--- PASSAGE FOURNI ---

Cependant, cette fois il me proposait d’aller chez un Japonais, pour fêter l’anniversaire de son colocataire français. D’ailleurs, étant donné que j'ai rarement l'occasion de sortir, j'ai accepté avec plaisir.
Je suis donc sorti avec lui vers vingt et une heure ce soir. La nuit était déjà tombée, le froid pénétrait par les moindres interstices de mon écharpe et de mon manteau. Mon voisin s’emmitouflait dans un manteau noir et épais, dans la faible lueur que créaient des réverbères, il ressemblait à un corbeau géant.
Nous sommes arrivés à l’arrêt du tram. Bien qu’il ait appuyé sur le bouton d’ouverture, la porte ne s’est pas ouverte. Il a marché vers la tête du tramway, et il a frappé à la vitre du conducteur. Il semblait que le chauffeur s’était assoupi. La lumière est apparue sur le bouton, cette fois la porte s’est ouverte.
Nous étions tout seuls dans le tram. J’ai regardé à l’arrière, il n’y avait aucun passager. Le tram a lentement démarré et s’est mis à rouler dans la ville nocturne de Strasbourg. Les rues étaient désertes. Des fenêtres des appartements étaient éclairées. Les gens passaient un moment comblé de bonheur avec leurs familles ou leurs amants. Seuls les solitaires flânaient dans la ville comme les somnambules.
Je ne me rappelle plus la conversation que nous avons échangée dans le tram. Je savais qu’il aimait la philosophie, surtout Kierkegaard et qu’il lisait rarement des romans. Quant à moi, je lis rarement des livres philosophiques mais je lis beaucoup de romans et de biographies. Je lui ai parlé de la dureté de la vie des manchots empereurs et qu’avant j’avais lu un roman d’un écrivain ukrainien, Kourkov intitulé ‘’le pingouin’’. Je lui ai expliqué que c’est l’histoire de la cohabitation étrange d’un écrivain de seconde classe et d’un manchot mélancolique. Mais il me semblait que ce sujet ne l’intéressait guère.
« J’aimerais vivre avec un manchot un jour, lui ai-je dit, en pensant au blizzard du pôle Sud.
- Aurélien, il ne faut pas dire ça à une fille, m’a-t-il dit.
- Pourquoi ?
- Parce que si tu dis cela à une fille, même si elle voulait être ta petite amie, elle penserait que tu es bizarre, et ne voudrait plus parler avec toi. »
Je lui ai donc demandé si ce serait étrange si je disais que je voulais vivre avec un chat. Il m’a dit que ce ne serait pas étrange. Je me suis demandé pourquoi le chat est toléré alors que le manchot ne l’est pas. Ensuite, il m’a dit que c’est difficile de vivre avec un manchot, puisque c’est un animal qui vit dans un environnement extrêmement froid. Sur ce point, il avait sans doute raison. Je suis originaire du nord du Japon, et je peux endurer jusqu’à moins vingt degrés, mais je ne pourrai pas vivre dans la même condition que le pôle Sud. Mon rêve s’est brisé.

--- DONNÉES AFFICHÉES ---

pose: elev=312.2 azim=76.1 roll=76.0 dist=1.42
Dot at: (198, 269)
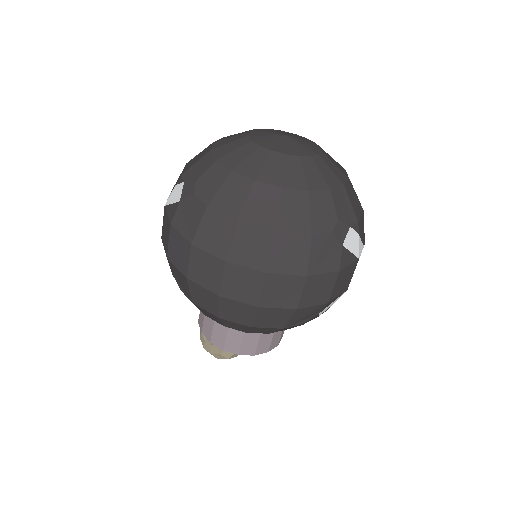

---

● **SÉRIE D'EXERCICES**:
A: Indiquez si chacun des énoncés suivants concorde avec le passage fourni, en répondant par oui ou par non et en citant les mots décisifs du texte : (i) le voisin lisait beaucoup de romans ; (ii) le narrateur est originaire du nord du Japon ; (iii) d'autres passagers se trouvaient à l'arrière du tram.
B: Relevez tous les noms propres de personnes qui figurent dans le passage fourni.
C: Recopiez, dans le passage fourni, l'extrait allant de « Nous étions tout » jusqu'à « comme les somnambules. ».

● **LISTE DES RÉPONSES**:
A:
(i) Non : « qu’il lisait rarement des romans ».
(ii) Oui : « Je suis originaire du nord du Japon ».
(iii) Non : « il n’y avait aucun passager ».

B: Aurélien, Kierkegaard, Kourkov

C:
Nous étions tout seuls dans le tram. J’ai regardé à l’arrière, il n’y avait aucun passager. Le tram a lentement démarré et s’est mis à rouler dans la ville nocturne de Strasbourg. Les rues étaient désertes. Des fenêtres des appartements étaient éclairées. Les gens passaient un moment comblé de bonheur avec leurs familles ou leurs amants. Seuls les solitaires flânaient dans la ville comme les somnambules.